This study probes the determinants of human capital investment among farming households in Agam Regency, Indonesia, challenging classical economic assumptions by testing the relative influence of psychosocial assets against conventional financial factors.
We employed a survey of 391 farmer households, selected via proportional random sampling across four key agricultural districts. Data were analyzed using structural equation modeling (SEM) with LISREL 8.80 to test a model integrating educational variety, internal locus of control, household income and social capital.
Our analysis reveals a nuanced picture. While social capital and educational variety significantly promote human capital investment, household income shows no statistically significant effect. Contrary to initial expectations, internal locus of control also fails to emerge as a direct driver in this specific context. The results underscore social capital as the pivotal factor shaping educational investment decisions in these homogeneously poor communities.
The findings urge a strategic pivot in policy.

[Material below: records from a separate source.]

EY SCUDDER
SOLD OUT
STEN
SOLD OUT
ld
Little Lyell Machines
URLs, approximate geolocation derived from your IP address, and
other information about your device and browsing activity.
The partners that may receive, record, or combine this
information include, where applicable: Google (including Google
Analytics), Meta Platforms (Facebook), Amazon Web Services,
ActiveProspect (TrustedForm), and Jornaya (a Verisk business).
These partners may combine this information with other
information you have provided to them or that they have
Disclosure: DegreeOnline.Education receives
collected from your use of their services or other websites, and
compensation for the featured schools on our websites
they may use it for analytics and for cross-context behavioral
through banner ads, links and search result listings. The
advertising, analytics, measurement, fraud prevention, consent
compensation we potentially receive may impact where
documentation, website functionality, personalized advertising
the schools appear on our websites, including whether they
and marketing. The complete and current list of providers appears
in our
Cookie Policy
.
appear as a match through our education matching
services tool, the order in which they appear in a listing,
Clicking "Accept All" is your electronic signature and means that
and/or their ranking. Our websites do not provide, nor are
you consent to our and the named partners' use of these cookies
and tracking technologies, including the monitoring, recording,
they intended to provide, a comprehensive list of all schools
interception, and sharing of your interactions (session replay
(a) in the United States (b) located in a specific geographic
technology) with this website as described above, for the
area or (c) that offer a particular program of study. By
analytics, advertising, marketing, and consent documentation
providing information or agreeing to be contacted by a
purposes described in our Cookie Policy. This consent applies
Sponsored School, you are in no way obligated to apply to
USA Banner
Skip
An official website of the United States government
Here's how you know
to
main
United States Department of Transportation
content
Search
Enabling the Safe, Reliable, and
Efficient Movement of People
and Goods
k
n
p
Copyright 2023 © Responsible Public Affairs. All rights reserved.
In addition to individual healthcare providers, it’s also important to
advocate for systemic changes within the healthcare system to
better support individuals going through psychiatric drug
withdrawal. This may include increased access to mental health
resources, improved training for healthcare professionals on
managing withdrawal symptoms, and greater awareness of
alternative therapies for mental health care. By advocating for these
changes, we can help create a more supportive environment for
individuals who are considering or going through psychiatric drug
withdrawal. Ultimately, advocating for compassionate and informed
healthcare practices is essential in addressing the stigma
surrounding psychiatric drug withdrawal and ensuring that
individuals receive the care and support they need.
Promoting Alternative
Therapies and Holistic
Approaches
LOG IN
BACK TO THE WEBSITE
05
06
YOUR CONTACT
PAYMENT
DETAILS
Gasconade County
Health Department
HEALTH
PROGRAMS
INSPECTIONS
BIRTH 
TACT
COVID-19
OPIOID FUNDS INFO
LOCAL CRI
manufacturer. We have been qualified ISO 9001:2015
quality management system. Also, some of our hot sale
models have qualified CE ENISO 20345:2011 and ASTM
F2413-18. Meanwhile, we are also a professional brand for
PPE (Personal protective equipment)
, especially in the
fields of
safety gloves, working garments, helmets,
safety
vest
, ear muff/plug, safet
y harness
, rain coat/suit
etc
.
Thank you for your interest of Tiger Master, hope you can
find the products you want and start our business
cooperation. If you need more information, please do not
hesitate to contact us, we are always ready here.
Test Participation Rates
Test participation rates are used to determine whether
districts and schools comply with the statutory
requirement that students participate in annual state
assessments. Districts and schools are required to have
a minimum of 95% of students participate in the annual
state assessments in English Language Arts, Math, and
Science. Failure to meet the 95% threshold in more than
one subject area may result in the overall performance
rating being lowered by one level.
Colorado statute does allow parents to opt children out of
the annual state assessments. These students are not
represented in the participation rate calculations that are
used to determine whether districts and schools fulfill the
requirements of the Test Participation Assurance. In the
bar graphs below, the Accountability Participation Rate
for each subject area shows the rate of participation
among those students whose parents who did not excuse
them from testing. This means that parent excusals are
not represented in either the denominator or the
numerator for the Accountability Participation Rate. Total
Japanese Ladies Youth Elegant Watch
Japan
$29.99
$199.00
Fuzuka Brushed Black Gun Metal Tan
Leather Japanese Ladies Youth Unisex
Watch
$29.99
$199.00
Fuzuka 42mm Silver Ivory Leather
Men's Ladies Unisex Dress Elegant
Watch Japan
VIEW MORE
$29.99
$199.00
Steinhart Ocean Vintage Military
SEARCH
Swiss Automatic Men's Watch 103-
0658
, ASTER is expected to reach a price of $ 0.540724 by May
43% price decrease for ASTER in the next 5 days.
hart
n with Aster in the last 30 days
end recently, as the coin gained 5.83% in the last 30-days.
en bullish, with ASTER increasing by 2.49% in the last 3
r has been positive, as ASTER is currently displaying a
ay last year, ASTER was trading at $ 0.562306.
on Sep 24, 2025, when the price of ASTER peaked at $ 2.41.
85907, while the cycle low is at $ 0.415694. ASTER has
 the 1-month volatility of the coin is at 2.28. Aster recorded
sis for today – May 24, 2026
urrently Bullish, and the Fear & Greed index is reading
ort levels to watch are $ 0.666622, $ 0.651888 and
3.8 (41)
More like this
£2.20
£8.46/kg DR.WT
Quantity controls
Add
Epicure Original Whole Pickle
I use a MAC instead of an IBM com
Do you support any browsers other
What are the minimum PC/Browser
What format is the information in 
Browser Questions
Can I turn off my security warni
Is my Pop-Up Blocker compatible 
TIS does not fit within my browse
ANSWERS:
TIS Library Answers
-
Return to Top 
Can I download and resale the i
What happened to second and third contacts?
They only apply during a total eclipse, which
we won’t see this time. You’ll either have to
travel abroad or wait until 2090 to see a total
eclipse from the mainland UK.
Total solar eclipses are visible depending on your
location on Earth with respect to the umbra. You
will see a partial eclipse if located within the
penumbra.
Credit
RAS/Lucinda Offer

Rather than focusing primarily on financial subsidies, interventions should be designed to strengthen community social capital – such as through trusted networks and cooperative structures – while simultaneously improving the accessibility and perceived value of diverse educational pathways. This psychosocial approach is likely to be more effective in fostering sustainable human development in marginalized rural settings.
This research breaks new ground by directly comparing economic, social and psychological factors within low-income farming communities, providing empirical evidence for a psychosocial asset-based model of human capital investment.